Despite the massive amounts of data that were analyzed and crunched to create this amazing and true scenario, it only scratches the surface of what big data is ultimately capable of accomplishing. Collect enough data, and your probabilistic modeling starts approaching 100%, at least in category subsets. Using eugenics to determine the probability of a person’s suitability for a job or a field of study might be against the law, but what is to stop an employer or a university from running a person’s demographic, Facebook, Twitter, credit card, grades, and test records through a big data machine to figure it out? Why wouldn’t you want to, if the answer you ended up with was in excess of 90% accurate?
We are in era of instrumentation. Although many things we touch are already instrumented, the approaches we see today are almost rudimentary compared to what we will see in the future. Today we measure purchases and mouse clicks; tomorrow we will be tracking how long our vision rests on what image of an advertisement, or how often we use product names when speaking into our cell phones. We will measure how long it takes to make a decision when presented with a screen, or if we change our mind when it comes to selection, or how many options we consider when looking at a product. Companies will measure everything they possibly can in the hope that someone will develop a way to monetize that information. And every data point collected brings that company closer into refining and perfecting its product and marketing strategy.
It doesn’t have to be about sales and marketing, of course. Another major role instrumentation will play is in the optimization of manufacturing and operations. Instrumentation will identify not just what is going wrong inside an organization, but also what is about to go wrong. How many times does an employee commit the same error? How often is that error repeated across the same type of employee doing the same task? Is it a function of the employee or does the task need to be modified to make it less complex? Before, these questions were hardly ever asked, and when they were, they could only be answered by veterans of an organization. Soon, analytics will be able to predict when processes are failing under stress, or what processes are inefficient due to human errors.

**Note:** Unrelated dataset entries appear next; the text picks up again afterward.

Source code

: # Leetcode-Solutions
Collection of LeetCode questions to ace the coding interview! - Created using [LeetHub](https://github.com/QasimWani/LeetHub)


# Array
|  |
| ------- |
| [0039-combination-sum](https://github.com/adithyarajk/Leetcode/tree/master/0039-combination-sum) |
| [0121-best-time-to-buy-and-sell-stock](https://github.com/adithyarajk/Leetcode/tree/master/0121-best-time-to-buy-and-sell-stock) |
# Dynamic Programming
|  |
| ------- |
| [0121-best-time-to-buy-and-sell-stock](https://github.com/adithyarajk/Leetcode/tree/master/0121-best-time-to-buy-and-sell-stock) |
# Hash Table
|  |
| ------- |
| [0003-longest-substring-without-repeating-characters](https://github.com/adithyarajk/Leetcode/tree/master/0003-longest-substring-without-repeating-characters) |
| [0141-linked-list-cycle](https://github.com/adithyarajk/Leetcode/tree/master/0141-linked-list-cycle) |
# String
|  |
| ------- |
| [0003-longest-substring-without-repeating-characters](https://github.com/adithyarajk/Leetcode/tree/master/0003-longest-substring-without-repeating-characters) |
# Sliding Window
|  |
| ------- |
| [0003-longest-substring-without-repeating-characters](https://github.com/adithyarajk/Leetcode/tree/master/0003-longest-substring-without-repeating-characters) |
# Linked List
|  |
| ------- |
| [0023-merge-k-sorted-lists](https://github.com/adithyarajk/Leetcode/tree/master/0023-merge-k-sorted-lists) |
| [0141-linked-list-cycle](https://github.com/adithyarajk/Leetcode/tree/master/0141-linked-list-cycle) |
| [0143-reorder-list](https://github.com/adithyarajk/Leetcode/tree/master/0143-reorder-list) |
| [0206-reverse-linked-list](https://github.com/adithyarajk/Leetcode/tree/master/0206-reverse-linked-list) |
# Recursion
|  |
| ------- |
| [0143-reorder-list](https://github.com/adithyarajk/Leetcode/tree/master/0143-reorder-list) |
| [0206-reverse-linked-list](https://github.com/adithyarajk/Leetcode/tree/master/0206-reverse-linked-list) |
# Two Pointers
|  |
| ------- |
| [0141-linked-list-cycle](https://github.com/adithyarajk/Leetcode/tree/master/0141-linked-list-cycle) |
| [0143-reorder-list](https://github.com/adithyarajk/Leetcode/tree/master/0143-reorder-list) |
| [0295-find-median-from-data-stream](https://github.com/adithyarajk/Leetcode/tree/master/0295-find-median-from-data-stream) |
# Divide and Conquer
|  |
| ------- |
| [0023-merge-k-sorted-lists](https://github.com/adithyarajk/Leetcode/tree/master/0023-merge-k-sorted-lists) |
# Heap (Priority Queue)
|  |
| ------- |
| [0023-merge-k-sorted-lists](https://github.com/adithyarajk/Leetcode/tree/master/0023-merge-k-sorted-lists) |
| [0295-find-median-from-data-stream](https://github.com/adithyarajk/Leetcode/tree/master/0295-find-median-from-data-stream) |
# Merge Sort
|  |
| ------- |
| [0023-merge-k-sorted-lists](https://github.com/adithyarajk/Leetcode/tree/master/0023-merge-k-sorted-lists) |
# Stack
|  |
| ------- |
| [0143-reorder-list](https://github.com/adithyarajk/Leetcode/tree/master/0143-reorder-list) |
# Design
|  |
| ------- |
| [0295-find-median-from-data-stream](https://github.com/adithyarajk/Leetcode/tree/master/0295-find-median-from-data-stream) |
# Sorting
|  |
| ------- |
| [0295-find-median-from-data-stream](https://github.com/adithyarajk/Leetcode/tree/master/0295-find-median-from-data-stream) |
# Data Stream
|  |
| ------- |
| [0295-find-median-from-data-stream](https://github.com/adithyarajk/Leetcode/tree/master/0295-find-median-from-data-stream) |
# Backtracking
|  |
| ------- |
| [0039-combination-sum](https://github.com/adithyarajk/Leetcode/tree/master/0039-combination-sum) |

We all like to look at ourselves as unique individuals with unique circumstances and unique capabilities, and in many ways we are. But where we are not unique are in the form of habits. Habits that describe how we lead our lives, how we make decisions, and what attracts us to consume something. Understanding and exploiting these habits is not a challenge to our uniqueness; rather, it is an affirmation of the banality of our decision-making when we allow ourselves to run on autopilot. Nothing messes up a good model like an exception to the rule.